Supporters of a Europe-wide tax on banks have condemned the UK’s failure to take part as “untenable”.
The attack came after nine EU countries decided to go ahead with a tax on financial transactions between banks as a way of raising extra money to fund future bail-outs.
The call for an EU financial transactions tax (FTT) was suggested by Brussels as the eurozone crisis deepened, partly to show that banks were sharing the bail-out burden alongside taxpayers.
But Britain has been leading opposition, insisting such a tax would have to apply globally to function fairly.
At talks between EU finance ministers in Luxembourg, an inner core of nine governments, including Germany, France, Italy, Greece and Poland, decided to press ahead alone.
British Chancellor George Osborne refused to budge, insisting the tax would hurt the European economy, as financial transactions were routed to countries outside the EU:
“I would have thought we want to be attracting business rather than the other way around,” he said.
German Finance Minister Wolfgang Schaeuble said he would prefer that all 27 EU member countries adopted the tax together, but he hoped it would be possible to go ahead with fewer. “We emphatically want to move ahead,” he insisted.
Nicolas Mombrial, Oxfam’s EU spokesman, said: “We’re delighted that a coalition of willing countries has finally asked the UK and other blockers to step out of the way. Europe can finally move beyond talking, and has a real opportunity to introduce an FTT that will help to fight poverty and climate change.”
He said next week’s EU summit in Brussels should be a time for more countries to join the FTT “and show they’re ready to put the interests of ordinary people before those of the financial sector.”
He added: “To gain popular support, a significant part of the (FTT) revenues should go to people who have been hit hardest by the economic crisis in poor countries.
“Using the proceeds of a new tax only for EU projects or to pay down deficits would be a betrayal of the millions who support a Robin Hood Tax.”
The Robin Hood Tax campaign also welcomed the move. Its spokesman David Hillman said: “We are delighted that a coalition of European countries has agreed to press ahead with a financial transaction tax.
“But the UK public will be rightly angry that George Osborne is resisting efforts to make the City pay its fair share.
“A Robin Hood tax would boost growth as well as raise billions to tackle poverty and protect public services at home and abroad.
“A fully functioning European FTT – combined with its continuing popularity with the public – will make this government’s opposition increasingly untenable.”
More than 50 financiers have written to Britain's Prime Minister David Cameron and other European and world leaders calling on them to introduce financial transaction taxes.

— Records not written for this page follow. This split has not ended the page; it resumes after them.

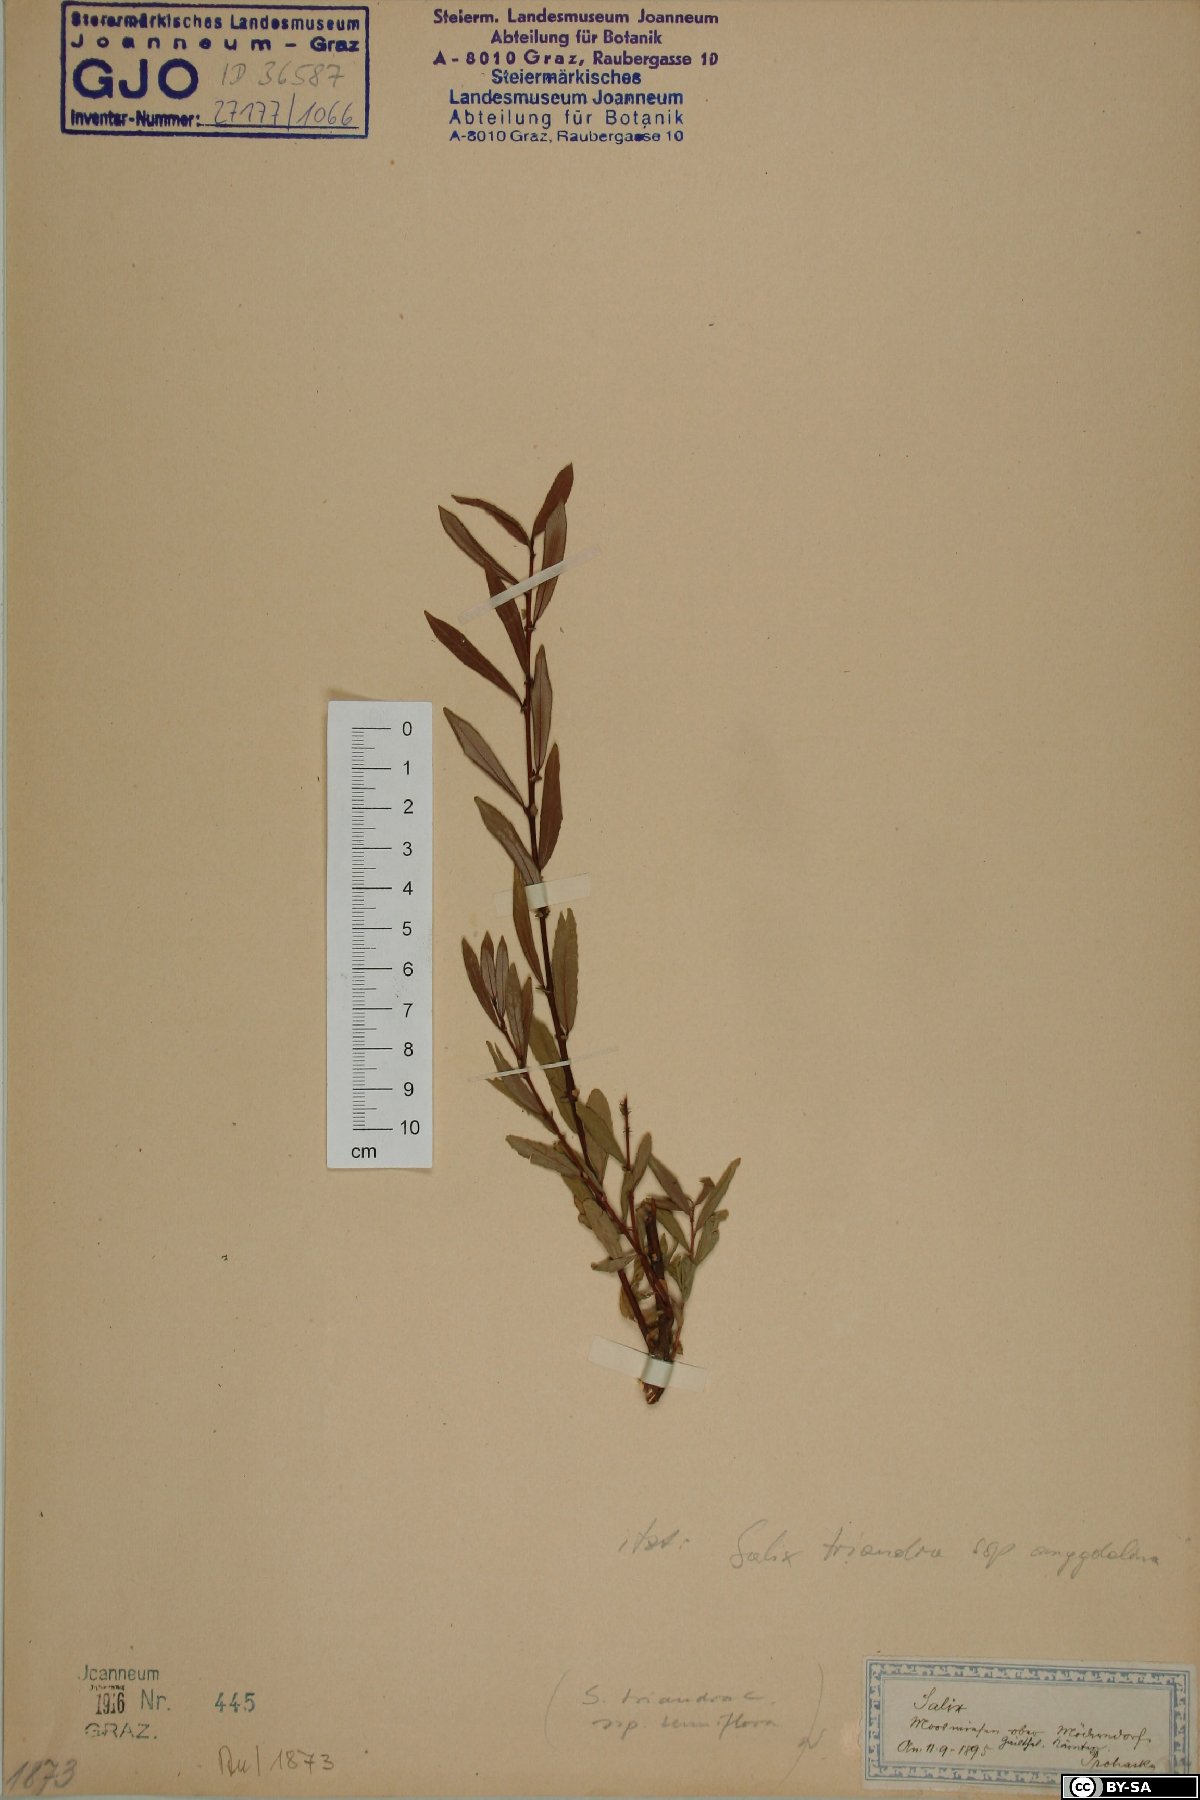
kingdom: Plantae
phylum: Tracheophyta
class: Magnoliopsida
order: Malpighiales
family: Salicaceae
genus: Salix
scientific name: Salix triandra
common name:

The letter, signed by senior figures from Wall Street, the City of London and other financial institutions across Europe, says that FTTs “will rebalance financial markets away from a short-term trading mentality that has contributed to instability in our financial markets. They also have the potential to raise significant revenue”
The letter said: “FTTs have a proven track record. Numerous countries, including those with deep and fast-growing markets, such as the UK, South Africa, Hong Kong, Singapore, Switzerland, and India, currently have FTTs on particular asset classes that raise billions of dollars per year.
“New FTTs, whether agreed by the G20, EU, or by individual countries, offer a real opportunity to help restore the financial sector to its proper role, while raising massive revenues for people in urgent need at home and in the world’s poorest countries.
“We believe this is an opportunity that should not be missed.”